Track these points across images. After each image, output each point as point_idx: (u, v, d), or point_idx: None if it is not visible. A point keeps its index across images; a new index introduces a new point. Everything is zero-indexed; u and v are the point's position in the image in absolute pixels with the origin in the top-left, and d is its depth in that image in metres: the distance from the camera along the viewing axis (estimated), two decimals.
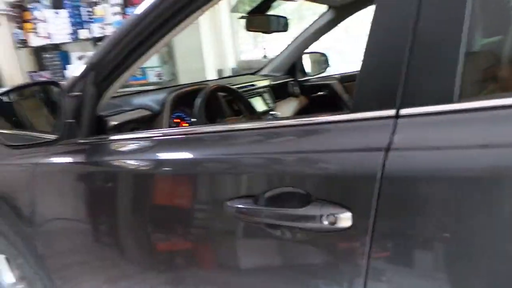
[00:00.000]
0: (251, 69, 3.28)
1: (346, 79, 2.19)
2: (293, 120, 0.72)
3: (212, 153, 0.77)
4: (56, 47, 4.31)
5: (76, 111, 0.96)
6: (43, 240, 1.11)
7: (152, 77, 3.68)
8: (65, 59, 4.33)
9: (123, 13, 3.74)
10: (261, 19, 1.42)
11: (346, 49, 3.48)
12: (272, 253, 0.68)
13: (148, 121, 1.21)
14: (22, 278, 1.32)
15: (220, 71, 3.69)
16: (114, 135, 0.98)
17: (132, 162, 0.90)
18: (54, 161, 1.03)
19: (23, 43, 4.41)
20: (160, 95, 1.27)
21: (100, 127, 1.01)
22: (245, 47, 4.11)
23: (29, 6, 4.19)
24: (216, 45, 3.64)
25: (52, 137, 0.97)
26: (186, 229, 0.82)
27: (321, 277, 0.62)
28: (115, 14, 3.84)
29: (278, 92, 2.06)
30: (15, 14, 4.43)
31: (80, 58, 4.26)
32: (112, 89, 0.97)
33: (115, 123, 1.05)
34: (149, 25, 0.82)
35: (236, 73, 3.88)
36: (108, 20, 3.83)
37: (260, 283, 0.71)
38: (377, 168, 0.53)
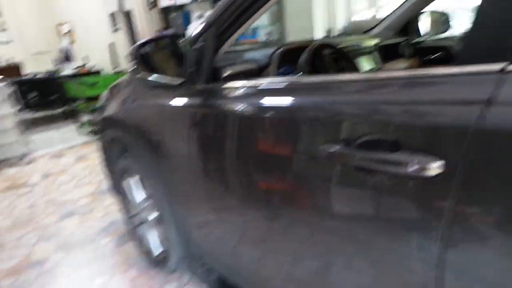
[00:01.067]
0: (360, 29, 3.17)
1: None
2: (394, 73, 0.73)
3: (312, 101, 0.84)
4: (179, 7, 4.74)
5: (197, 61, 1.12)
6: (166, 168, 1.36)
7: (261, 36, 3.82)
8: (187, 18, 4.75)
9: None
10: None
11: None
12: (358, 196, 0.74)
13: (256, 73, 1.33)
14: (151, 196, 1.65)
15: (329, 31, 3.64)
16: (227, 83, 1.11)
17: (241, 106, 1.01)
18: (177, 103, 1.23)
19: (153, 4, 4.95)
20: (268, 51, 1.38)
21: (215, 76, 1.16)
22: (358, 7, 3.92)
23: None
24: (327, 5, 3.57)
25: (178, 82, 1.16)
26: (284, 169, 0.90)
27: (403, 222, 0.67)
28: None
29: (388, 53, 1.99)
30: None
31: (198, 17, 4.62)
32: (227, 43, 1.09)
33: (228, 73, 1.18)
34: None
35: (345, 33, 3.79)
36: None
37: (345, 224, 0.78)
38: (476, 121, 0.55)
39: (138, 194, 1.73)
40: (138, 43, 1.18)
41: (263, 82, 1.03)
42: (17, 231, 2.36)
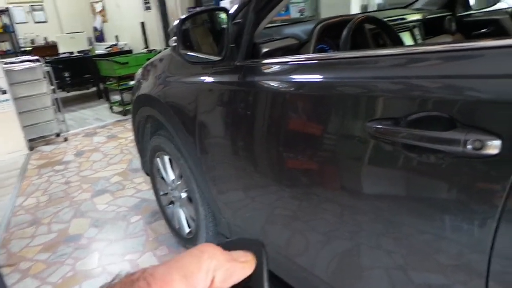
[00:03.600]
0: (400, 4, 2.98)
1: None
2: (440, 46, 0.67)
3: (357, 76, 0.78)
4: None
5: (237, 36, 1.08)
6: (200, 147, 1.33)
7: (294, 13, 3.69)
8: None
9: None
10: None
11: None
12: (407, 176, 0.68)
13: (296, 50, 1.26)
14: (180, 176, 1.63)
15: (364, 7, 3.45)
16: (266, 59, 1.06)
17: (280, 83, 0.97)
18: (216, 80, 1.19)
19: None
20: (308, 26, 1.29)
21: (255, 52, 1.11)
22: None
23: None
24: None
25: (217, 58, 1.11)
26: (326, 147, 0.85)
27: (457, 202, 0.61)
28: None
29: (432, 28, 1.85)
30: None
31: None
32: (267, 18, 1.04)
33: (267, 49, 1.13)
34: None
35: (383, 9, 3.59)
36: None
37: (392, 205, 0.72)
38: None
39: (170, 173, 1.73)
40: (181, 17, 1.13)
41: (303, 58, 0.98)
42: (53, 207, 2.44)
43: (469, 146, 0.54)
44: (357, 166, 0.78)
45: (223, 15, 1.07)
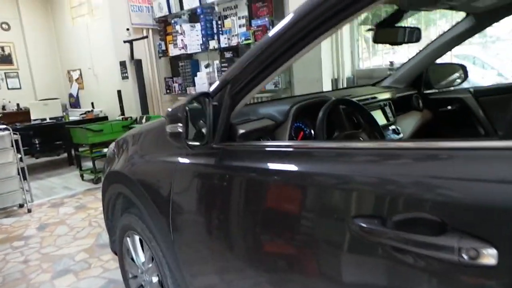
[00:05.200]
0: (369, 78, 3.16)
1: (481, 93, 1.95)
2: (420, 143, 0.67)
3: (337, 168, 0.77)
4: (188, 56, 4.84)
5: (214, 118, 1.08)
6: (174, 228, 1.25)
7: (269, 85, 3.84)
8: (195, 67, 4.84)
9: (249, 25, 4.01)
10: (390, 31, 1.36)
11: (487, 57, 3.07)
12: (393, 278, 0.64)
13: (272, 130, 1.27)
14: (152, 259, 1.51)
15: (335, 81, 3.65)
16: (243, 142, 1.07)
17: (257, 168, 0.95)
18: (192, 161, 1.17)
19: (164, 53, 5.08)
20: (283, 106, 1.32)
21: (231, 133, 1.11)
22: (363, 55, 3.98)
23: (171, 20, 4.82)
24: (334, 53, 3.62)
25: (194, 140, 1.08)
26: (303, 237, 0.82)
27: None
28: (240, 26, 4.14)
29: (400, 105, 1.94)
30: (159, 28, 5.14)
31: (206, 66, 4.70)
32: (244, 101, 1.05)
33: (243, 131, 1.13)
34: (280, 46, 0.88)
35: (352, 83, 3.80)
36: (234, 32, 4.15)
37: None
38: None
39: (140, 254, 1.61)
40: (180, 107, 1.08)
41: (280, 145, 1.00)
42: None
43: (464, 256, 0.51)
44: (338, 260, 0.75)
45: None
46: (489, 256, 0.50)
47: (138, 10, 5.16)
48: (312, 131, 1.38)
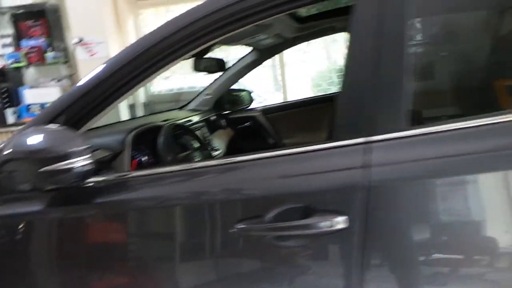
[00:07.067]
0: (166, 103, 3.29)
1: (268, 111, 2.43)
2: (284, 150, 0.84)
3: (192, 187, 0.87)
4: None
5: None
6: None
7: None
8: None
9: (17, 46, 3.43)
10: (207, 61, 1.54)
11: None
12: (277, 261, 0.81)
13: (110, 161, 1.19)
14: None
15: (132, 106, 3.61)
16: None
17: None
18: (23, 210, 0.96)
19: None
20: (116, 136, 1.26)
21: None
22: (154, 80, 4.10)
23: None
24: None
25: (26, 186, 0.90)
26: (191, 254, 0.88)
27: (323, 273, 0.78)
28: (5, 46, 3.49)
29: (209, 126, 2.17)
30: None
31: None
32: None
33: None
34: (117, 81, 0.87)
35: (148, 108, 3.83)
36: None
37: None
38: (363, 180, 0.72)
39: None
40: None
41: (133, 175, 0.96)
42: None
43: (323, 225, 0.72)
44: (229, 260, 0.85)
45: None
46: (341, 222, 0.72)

◇ ◇ ◇ ◇ ◇ ◇ ◇

Requirement: Every line of the records above should be reproduced exactly, with no pictures included.

Answer to this task:
Track these points across images. After each image, output each point as point_idx: (u, v, d), or point_idx: None if it is not visible. A point keeps its index across images; a new index introduces a new point. Everything is zero-indexed; u and v are the point's position in the image in absolute pixels with the origin in the top-left, and d is its depth in that image in metres: the distance from the camera along the viewing axis (estimated), two decimals.
[00:00.000]
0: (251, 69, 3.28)
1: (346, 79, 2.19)
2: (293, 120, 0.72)
3: (212, 153, 0.77)
4: (56, 47, 4.31)
5: (76, 111, 0.96)
6: (43, 240, 1.11)
7: (152, 77, 3.68)
8: (65, 59, 4.33)
9: (123, 13, 3.74)
10: (261, 19, 1.42)
11: (346, 49, 3.48)
12: (272, 253, 0.68)
13: (148, 121, 1.21)
14: (22, 278, 1.32)
15: (220, 71, 3.69)
16: (114, 135, 0.98)
17: (132, 162, 0.90)
18: (54, 161, 1.03)
19: (23, 43, 4.41)
20: (160, 95, 1.27)
21: (100, 127, 1.01)
22: (245, 47, 4.11)
23: (29, 6, 4.19)
24: (216, 45, 3.64)
25: (52, 137, 0.97)
26: (186, 229, 0.82)
27: (321, 277, 0.62)
28: (115, 14, 3.84)
29: (278, 92, 2.06)
30: (15, 14, 4.43)
31: (80, 58, 4.26)
32: (112, 89, 0.97)
33: (115, 123, 1.05)
34: (149, 25, 0.82)
35: (236, 73, 3.88)
36: (108, 20, 3.83)
37: (260, 283, 0.71)
38: (377, 168, 0.53)
[00:01.067]
0: (360, 29, 3.17)
1: None
2: (394, 73, 0.73)
3: (312, 101, 0.84)
4: (179, 7, 4.74)
5: (197, 61, 1.12)
6: (166, 168, 1.36)
7: (261, 36, 3.82)
8: (187, 18, 4.75)
9: None
10: None
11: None
12: (358, 196, 0.74)
13: (256, 73, 1.33)
14: (151, 196, 1.65)
15: (329, 31, 3.64)
16: (227, 83, 1.11)
17: (241, 106, 1.01)
18: (177, 103, 1.23)
19: (153, 4, 4.95)
20: (268, 51, 1.38)
21: (215, 76, 1.16)
22: (358, 7, 3.92)
23: None
24: (327, 5, 3.57)
25: (178, 82, 1.16)
26: (284, 169, 0.90)
27: (403, 222, 0.67)
28: None
29: (388, 53, 1.99)
30: None
31: (198, 17, 4.62)
32: (227, 43, 1.09)
33: (228, 73, 1.18)
34: None
35: (345, 33, 3.79)
36: None
37: (345, 224, 0.78)
38: (476, 121, 0.55)
39: (138, 194, 1.73)
40: (138, 43, 1.18)
41: (263, 82, 1.03)
42: (17, 231, 2.36)
[00:03.600]
0: (400, 4, 2.98)
1: None
2: (440, 46, 0.67)
3: (357, 76, 0.78)
4: None
5: (237, 36, 1.08)
6: (200, 147, 1.33)
7: (294, 13, 3.69)
8: None
9: None
10: None
11: None
12: (407, 176, 0.68)
13: (296, 50, 1.26)
14: (180, 176, 1.63)
15: (364, 7, 3.45)
16: (266, 59, 1.06)
17: (280, 83, 0.97)
18: (216, 80, 1.19)
19: None
20: (308, 26, 1.29)
21: (255, 52, 1.11)
22: None
23: None
24: None
25: (217, 58, 1.11)
26: (326, 147, 0.85)
27: (457, 202, 0.61)
28: None
29: (432, 28, 1.85)
30: None
31: None
32: (267, 18, 1.04)
33: (267, 49, 1.13)
34: None
35: (383, 9, 3.59)
36: None
37: (392, 205, 0.72)
38: None
39: (170, 173, 1.73)
40: (181, 17, 1.13)
41: (303, 58, 0.98)
42: (53, 207, 2.44)
43: (469, 146, 0.54)
44: (357, 166, 0.78)
45: (223, 15, 1.07)
[00:05.200]
0: (369, 78, 3.16)
1: (481, 93, 1.95)
2: (420, 143, 0.67)
3: (337, 168, 0.77)
4: (188, 56, 4.84)
5: (214, 118, 1.08)
6: (174, 228, 1.25)
7: (269, 85, 3.84)
8: (195, 67, 4.84)
9: (249, 25, 4.01)
10: (390, 31, 1.36)
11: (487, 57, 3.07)
12: (393, 278, 0.64)
13: (272, 130, 1.27)
14: (152, 259, 1.51)
15: (335, 81, 3.65)
16: (243, 142, 1.07)
17: (257, 168, 0.95)
18: (192, 161, 1.17)
19: (164, 53, 5.08)
20: (283, 106, 1.32)
21: (231, 133, 1.11)
22: (363, 55, 3.98)
23: (171, 20, 4.82)
24: (334, 53, 3.62)
25: (194, 140, 1.08)
26: (303, 237, 0.82)
27: None
28: (240, 26, 4.14)
29: (400, 105, 1.94)
30: (159, 28, 5.14)
31: (206, 66, 4.70)
32: (244, 101, 1.05)
33: (243, 131, 1.13)
34: (280, 46, 0.88)
35: (352, 83, 3.80)
36: (234, 32, 4.15)
37: None
38: None
39: (140, 254, 1.61)
40: (180, 107, 1.08)
41: (280, 145, 1.00)
42: None
43: (464, 256, 0.51)
44: (338, 260, 0.75)
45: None
46: (489, 256, 0.50)
47: (138, 10, 5.16)
48: (312, 131, 1.38)
[00:07.067]
0: (166, 103, 3.29)
1: (268, 111, 2.43)
2: (284, 150, 0.84)
3: (192, 187, 0.87)
4: None
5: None
6: None
7: None
8: None
9: (17, 46, 3.43)
10: (207, 61, 1.54)
11: None
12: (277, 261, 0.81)
13: (110, 161, 1.19)
14: None
15: (132, 106, 3.61)
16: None
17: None
18: (23, 210, 0.96)
19: None
20: (116, 136, 1.26)
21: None
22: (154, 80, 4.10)
23: None
24: None
25: (26, 186, 0.90)
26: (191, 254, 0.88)
27: (323, 273, 0.78)
28: (5, 46, 3.49)
29: (209, 126, 2.17)
30: None
31: None
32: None
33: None
34: (117, 81, 0.87)
35: (148, 108, 3.83)
36: None
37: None
38: (363, 180, 0.72)
39: None
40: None
41: (133, 175, 0.96)
42: None
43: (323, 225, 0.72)
44: (229, 260, 0.85)
45: None
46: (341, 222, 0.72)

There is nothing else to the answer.